NASA scientists develop new technique to spot failing infrastructure from space
INTERNATIONAL – NASA scientists have developed a new technique for analyzing satellite data that can reveal subtle structural changes, according to a release of NASA's Jet Propulsion Laboratory (JPL) on Tuesday.
These changes, which are so subtle that are not visible to the naked eye, may indicate a bridge is deteriorating, said JPL. After the collapse of the Morandi Bridge near Genoa, Italy, in August 2018, which killed dozens of people, a team of scientists from NASA, the University of Bath in England and the Italian Space Agency used synthetic aperture radar measurements from several different satellites and reference points to map structural changes to the bridge -- from 2003 to the time of its collapse.
Using a new process, they were able to detect millimetre-size changes to the bridge over time that would not have been detected by the standard processing approaches applied to spaceborne synthetic aperture radar observations.
They found that the deck next to the bridge's collapsed pier showed subtle signs of change as early as 2015.
They also noted that several parts of the bridge showed a more significant increase in structural changes between March 2017 and August 2018 -- a hidden indication that at least part of the bridge may have become structurally unsound, according to JPL.
"This is about developing a new technique that can assist in the characterization of the health of bridges and other infrastructure," said JPL radar scientist Pietro Milillo.
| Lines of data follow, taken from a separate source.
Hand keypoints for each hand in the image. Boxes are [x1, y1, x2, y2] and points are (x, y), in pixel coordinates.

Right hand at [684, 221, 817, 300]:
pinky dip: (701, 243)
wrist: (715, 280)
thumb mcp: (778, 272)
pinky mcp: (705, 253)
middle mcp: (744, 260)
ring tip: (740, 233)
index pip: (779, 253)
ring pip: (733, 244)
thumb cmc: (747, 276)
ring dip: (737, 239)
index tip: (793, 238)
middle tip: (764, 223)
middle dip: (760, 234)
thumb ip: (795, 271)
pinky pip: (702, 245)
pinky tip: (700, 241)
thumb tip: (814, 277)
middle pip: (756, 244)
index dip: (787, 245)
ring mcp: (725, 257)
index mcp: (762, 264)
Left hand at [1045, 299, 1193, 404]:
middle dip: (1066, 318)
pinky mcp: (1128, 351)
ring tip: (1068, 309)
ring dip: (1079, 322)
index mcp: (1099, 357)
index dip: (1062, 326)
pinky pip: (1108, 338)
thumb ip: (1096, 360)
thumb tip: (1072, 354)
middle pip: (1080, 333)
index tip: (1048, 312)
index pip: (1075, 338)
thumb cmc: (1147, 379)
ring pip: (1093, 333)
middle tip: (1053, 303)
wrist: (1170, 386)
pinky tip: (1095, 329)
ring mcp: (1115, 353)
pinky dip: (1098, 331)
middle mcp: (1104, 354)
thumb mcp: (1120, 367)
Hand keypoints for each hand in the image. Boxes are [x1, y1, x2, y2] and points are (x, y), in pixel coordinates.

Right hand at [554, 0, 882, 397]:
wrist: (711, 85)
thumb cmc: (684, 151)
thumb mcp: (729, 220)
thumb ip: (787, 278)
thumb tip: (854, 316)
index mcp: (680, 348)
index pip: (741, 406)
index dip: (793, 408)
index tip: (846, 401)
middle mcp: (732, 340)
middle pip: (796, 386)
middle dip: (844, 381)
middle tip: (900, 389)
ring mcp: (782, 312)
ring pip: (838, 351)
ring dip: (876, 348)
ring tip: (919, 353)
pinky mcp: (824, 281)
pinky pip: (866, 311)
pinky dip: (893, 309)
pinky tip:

"We couldn't have forecasted this particular collapse because standard assessment techniques available at the time couldn't detect what we can see now. But going forward, this technique, combined with techniques already in use, has the potential to do a lot of good."
He said the new technique cannot solve the entire problem of structural safety, but can add a new tool to the standard procedures to better support maintenance considerations.
The study was recently published in the journal Remote Sensing.